Viktoria Minya. Photo possibly by Cseh Gabriella. Source: Viktoria Minya FB page.

Viktoria Minya. Photo possibly by Cseh Gabriella. Source: Viktoria Minya FB page.

What’s it like to be a professional nose? How difficult is it to become one? How does one deal with the restrictions inherent in perfume creation, whether IFRA/EU-related, a client’s brief, or basic price constraints? And why do so many perfumes smell the same?!

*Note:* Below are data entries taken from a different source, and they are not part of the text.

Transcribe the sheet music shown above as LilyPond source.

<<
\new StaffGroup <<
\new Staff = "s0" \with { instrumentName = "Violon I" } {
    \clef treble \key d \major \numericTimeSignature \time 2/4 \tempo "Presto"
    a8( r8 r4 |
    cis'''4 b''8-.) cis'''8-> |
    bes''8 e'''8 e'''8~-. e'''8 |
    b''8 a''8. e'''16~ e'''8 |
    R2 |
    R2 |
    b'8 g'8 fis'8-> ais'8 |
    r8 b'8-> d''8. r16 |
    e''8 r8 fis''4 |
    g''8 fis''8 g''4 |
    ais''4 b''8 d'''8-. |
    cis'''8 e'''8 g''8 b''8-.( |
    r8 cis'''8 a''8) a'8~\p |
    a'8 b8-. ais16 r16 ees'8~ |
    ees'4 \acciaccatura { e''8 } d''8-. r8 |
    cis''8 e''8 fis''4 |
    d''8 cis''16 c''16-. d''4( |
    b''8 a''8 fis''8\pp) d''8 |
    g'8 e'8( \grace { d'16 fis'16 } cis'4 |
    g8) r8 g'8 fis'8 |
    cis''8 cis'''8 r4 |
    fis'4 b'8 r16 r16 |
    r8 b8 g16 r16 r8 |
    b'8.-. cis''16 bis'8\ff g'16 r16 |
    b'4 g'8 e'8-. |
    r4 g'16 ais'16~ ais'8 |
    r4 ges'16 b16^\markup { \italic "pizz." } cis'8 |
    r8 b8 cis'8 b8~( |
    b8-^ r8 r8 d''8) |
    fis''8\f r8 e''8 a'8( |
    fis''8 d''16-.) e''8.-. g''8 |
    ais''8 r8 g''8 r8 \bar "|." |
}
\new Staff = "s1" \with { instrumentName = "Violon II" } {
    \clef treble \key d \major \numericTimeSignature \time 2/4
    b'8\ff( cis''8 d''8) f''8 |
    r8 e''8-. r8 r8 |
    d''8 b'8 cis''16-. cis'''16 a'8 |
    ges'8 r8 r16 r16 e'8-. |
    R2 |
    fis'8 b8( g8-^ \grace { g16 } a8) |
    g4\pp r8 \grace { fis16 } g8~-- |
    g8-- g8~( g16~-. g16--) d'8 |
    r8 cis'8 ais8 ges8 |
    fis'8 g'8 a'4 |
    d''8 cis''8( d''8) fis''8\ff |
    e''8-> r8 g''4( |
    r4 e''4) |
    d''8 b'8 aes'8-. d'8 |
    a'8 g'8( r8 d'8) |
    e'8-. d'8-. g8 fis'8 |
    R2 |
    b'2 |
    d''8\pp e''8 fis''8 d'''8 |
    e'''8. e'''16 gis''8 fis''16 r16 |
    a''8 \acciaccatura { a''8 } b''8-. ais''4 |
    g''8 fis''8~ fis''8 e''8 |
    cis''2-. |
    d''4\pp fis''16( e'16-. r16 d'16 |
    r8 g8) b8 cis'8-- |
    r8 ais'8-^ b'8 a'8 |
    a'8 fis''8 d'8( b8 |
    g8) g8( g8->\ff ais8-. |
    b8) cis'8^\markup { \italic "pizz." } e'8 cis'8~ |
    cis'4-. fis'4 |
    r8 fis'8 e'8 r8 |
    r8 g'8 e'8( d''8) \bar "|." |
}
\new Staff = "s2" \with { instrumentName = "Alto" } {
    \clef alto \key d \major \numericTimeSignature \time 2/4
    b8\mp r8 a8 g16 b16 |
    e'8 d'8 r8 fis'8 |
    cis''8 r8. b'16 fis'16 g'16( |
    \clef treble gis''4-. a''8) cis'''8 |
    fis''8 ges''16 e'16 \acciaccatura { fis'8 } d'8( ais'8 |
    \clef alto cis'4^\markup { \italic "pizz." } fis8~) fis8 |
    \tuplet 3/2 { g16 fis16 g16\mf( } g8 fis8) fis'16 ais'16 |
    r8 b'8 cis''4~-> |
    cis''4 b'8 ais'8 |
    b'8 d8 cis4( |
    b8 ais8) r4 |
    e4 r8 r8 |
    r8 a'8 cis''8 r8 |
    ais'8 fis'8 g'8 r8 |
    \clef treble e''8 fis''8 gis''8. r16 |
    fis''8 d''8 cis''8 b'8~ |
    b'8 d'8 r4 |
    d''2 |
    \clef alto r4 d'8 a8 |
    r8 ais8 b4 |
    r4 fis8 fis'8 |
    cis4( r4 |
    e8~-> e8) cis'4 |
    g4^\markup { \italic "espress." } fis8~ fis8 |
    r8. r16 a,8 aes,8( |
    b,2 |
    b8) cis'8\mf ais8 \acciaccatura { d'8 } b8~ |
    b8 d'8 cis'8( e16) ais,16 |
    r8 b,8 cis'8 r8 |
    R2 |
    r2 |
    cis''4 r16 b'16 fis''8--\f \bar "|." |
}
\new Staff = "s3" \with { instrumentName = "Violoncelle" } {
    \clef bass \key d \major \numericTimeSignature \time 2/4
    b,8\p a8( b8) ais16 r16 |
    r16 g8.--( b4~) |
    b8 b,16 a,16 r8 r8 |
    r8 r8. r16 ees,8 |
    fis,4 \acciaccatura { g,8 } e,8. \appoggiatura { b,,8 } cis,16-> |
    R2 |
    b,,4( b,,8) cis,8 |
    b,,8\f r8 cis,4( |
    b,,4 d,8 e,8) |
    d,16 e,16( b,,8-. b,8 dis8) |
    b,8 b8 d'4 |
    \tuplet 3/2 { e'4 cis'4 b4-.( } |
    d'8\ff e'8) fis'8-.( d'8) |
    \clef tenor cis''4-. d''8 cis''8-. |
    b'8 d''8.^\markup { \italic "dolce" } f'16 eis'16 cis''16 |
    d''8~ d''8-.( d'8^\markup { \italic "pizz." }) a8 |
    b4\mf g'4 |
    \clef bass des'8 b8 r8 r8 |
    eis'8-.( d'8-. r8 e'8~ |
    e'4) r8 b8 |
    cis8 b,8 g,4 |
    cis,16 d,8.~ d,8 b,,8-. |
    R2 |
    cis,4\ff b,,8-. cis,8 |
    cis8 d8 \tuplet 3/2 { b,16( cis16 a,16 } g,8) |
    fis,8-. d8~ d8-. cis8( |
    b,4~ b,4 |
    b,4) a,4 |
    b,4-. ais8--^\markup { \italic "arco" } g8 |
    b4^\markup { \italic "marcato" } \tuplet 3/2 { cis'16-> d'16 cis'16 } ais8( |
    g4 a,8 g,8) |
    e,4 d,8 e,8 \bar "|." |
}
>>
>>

Those are a few of the questions I posed to Viktoria Minya, the award-winning perfumer and owner of Parfums Viktoria Minya. She’s a rare creature in the industry for a few reasons. First, she’s one of the few professionally trained female noses who also runs her own perfume house. Second, she’s both an insider and, in many ways, an outsider as well. She’s not part of the stable of perfumers hired by the big companies like Givaudan, IFF, or Robertet, but she was one once. Now, she’s independent but, unlike Bertrand Duchaufour, she’s not a nose for hire in the typical sense and she works primarily on her own creations. Her closest counterpart might be Patricia de Nicolai, but the latter is arguably a part of the establishment, whether through her presidency of Osmothèque or her membership in the Guerlain family.